*DESCRIPTION OF THE TASK*: Print every record below exactly, minus the pictures.

*EXCERPTED DATA*:
+ + +

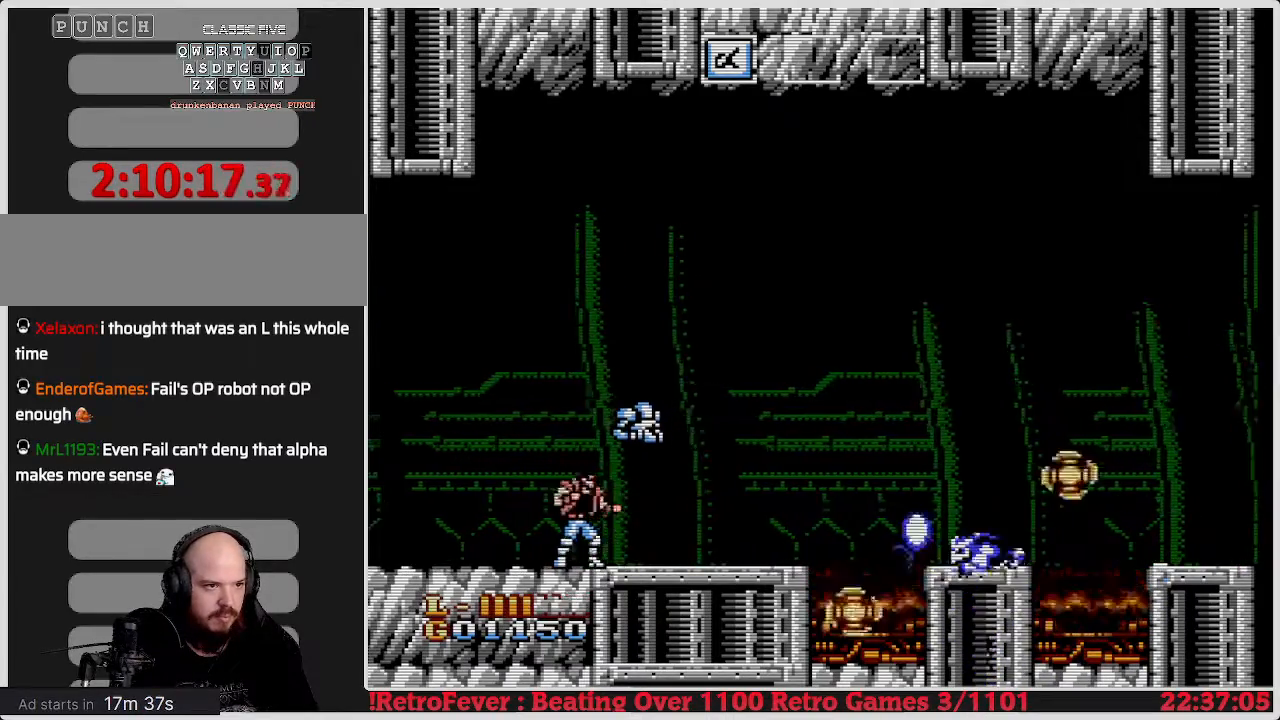
{"buttons": ["B"], "events": [[300, "B", "up"], [317, "B", "down"]]}
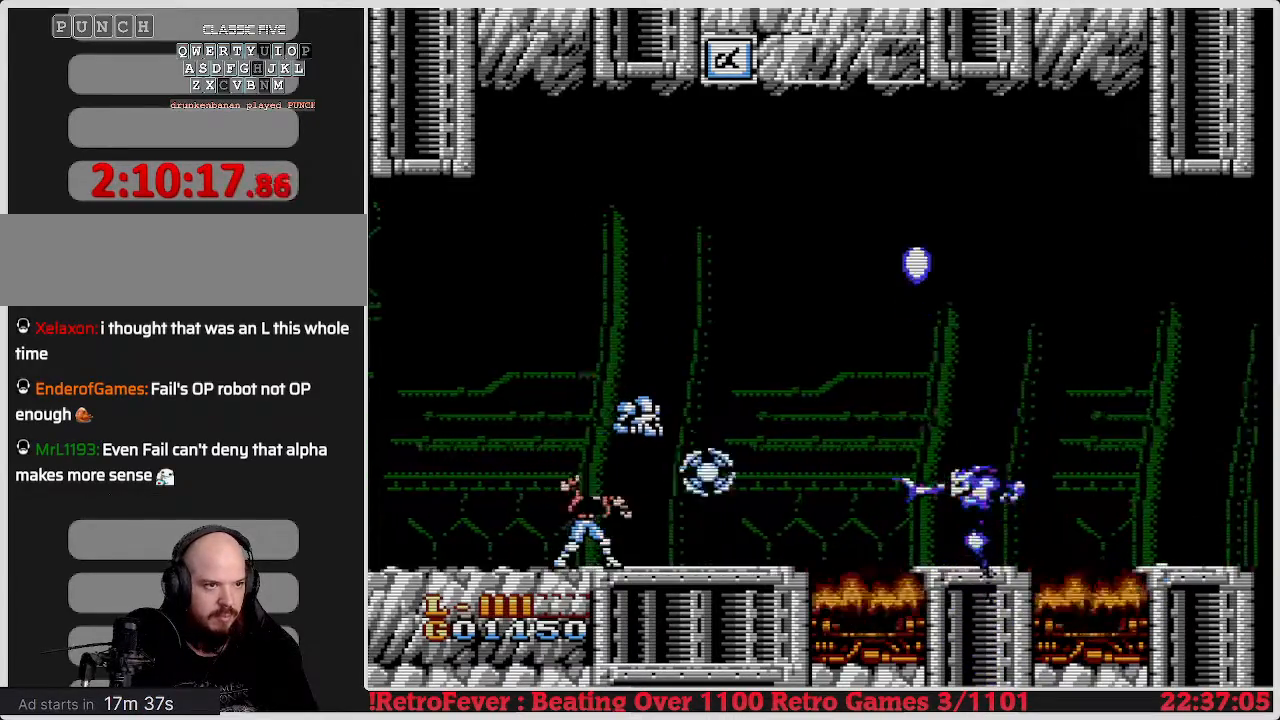
{"buttons": ["B"], "events": []}
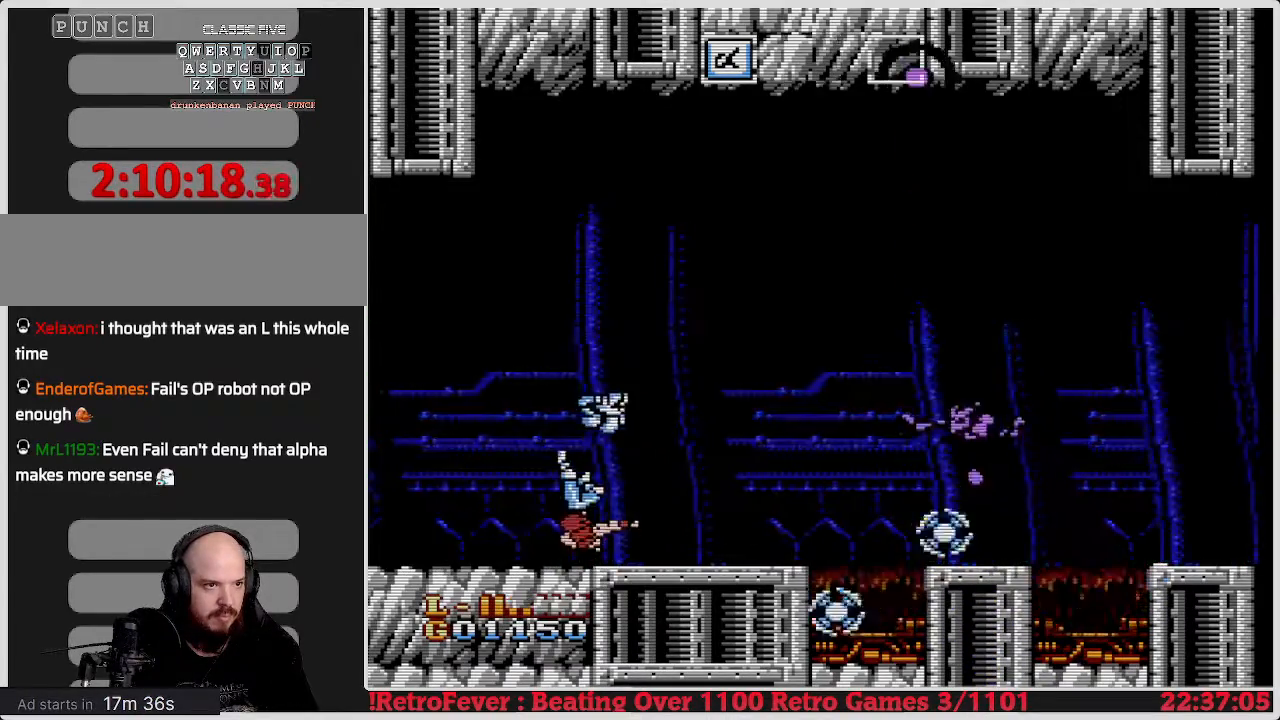
{"buttons": [], "events": [[250, "B", "up"]]}
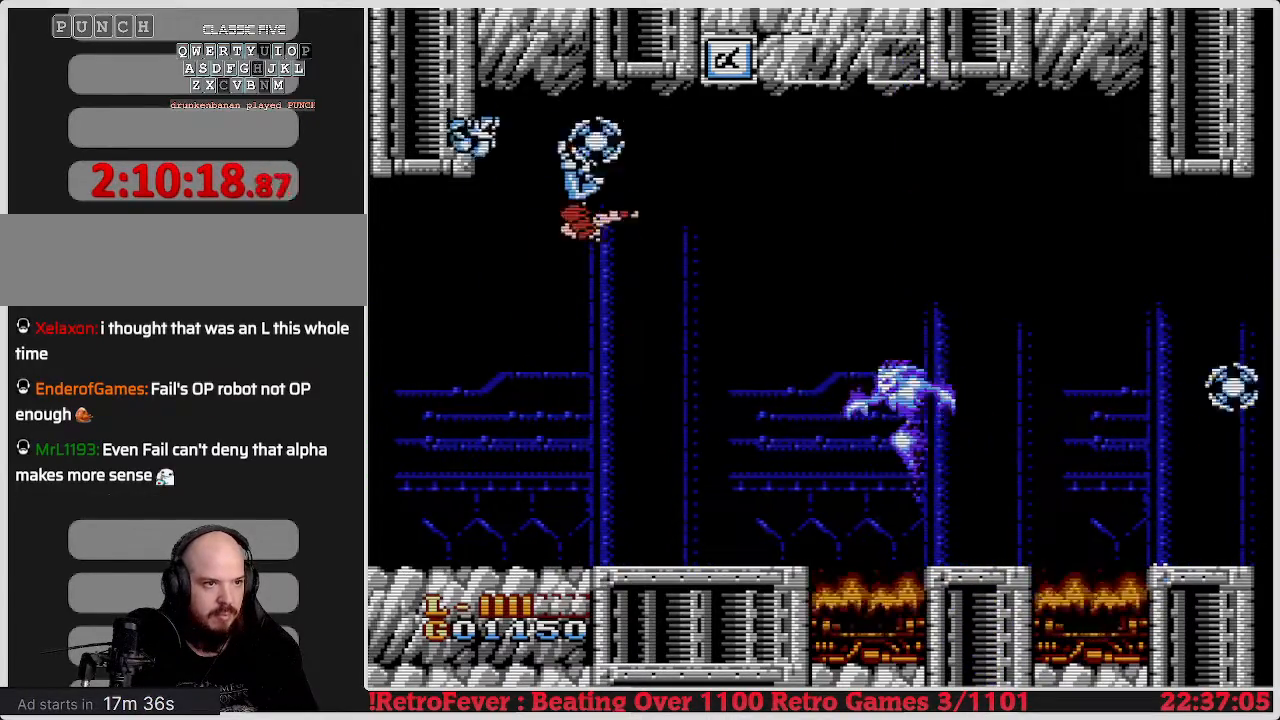
{"buttons": ["B"], "events": [[183, "B", "down"], [200, "B", "up"], [217, "B", "down"]]}
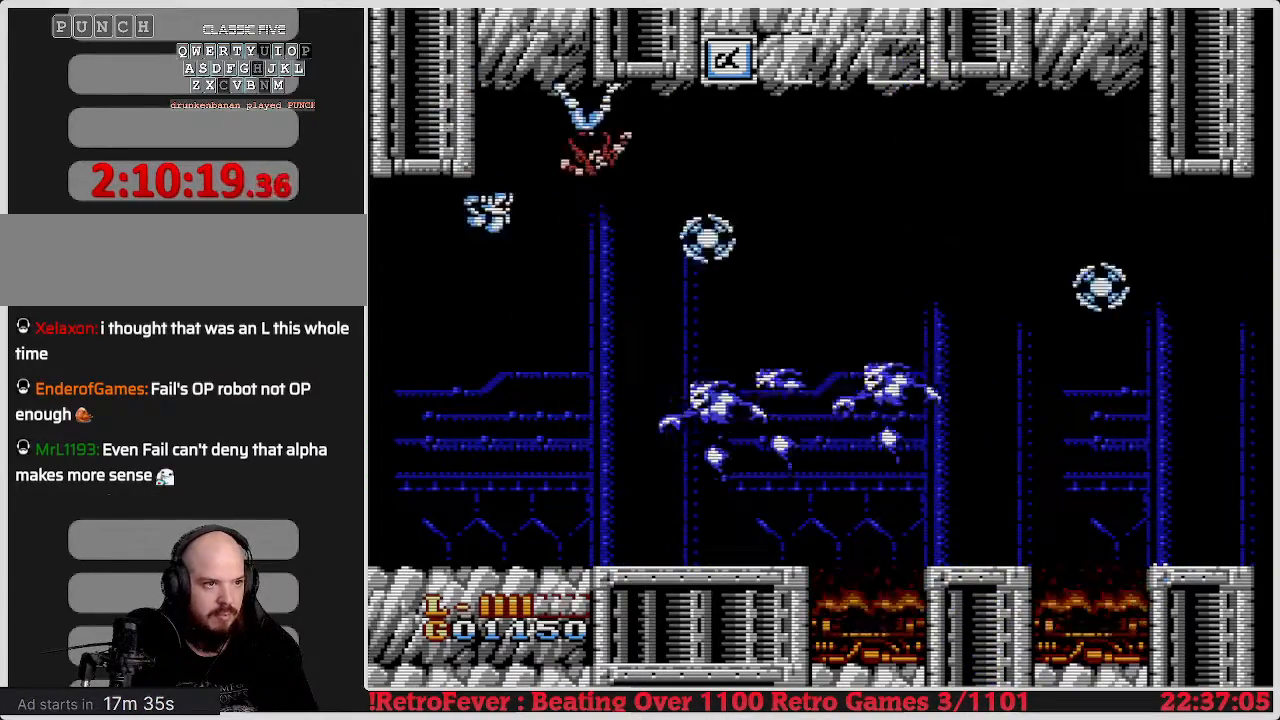
{"buttons": [], "events": [[150, "B", "up"]]}
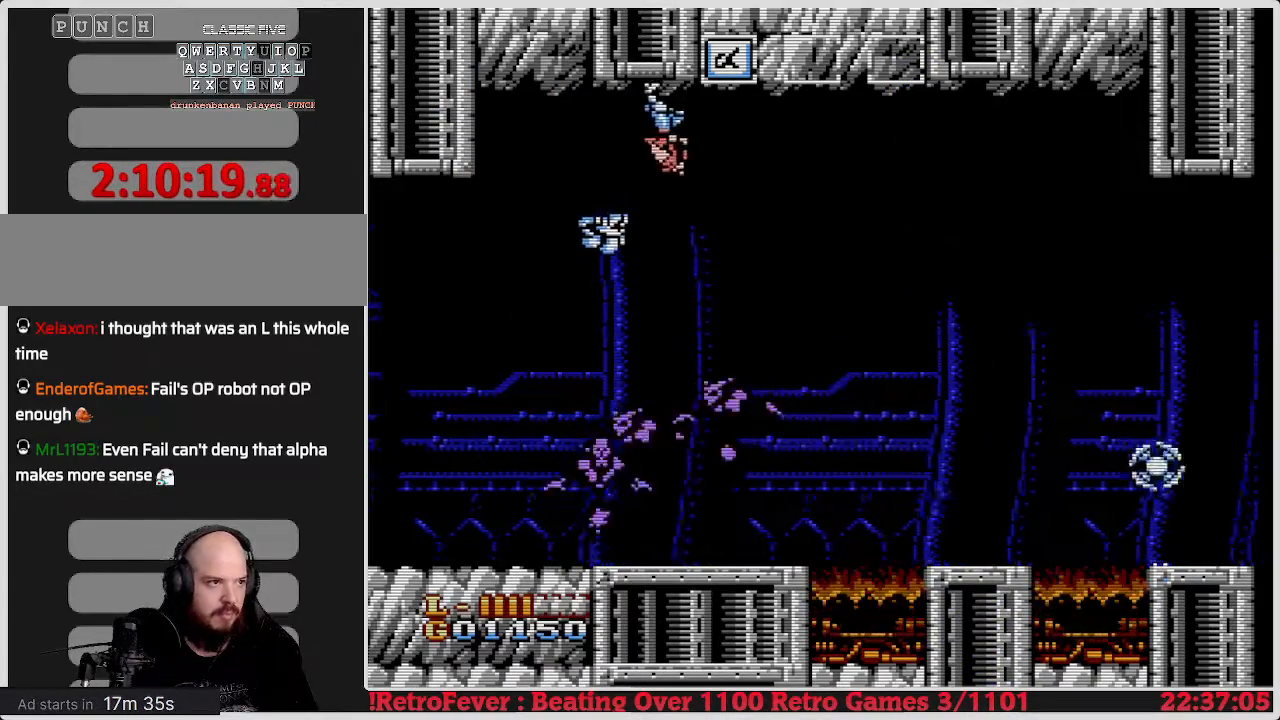
{"buttons": ["DPAD_RIGHT"], "events": [[50, "DPAD_RIGHT", "down"]]}
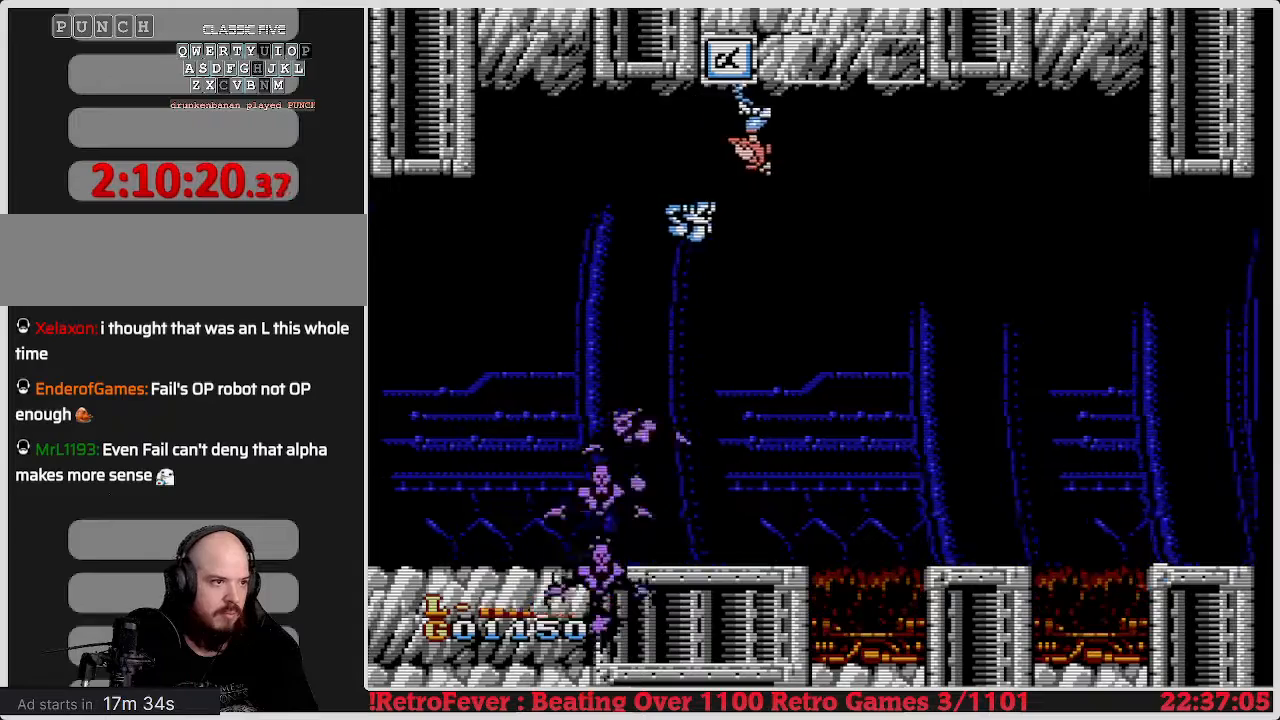
{"buttons": ["DPAD_LEFT"], "events": [[350, "DPAD_RIGHT", "up"], [400, "DPAD_LEFT", "down"]]}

+ + +

*SOLUTION TO THIS TASK*:
{"buttons": ["B"], "events": [[300, "B", "up"], [317, "B", "down"]]}
{"buttons": ["B"], "events": []}
{"buttons": [], "events": [[250, "B", "up"]]}
{"buttons": ["B"], "events": [[183, "B", "down"], [200, "B", "up"], [217, "B", "down"]]}
{"buttons": [], "events": [[150, "B", "up"]]}
{"buttons": ["DPAD_RIGHT"], "events": [[50, "DPAD_RIGHT", "down"]]}
{"buttons": ["DPAD_LEFT"], "events": [[350, "DPAD_RIGHT", "up"], [400, "DPAD_LEFT", "down"]]}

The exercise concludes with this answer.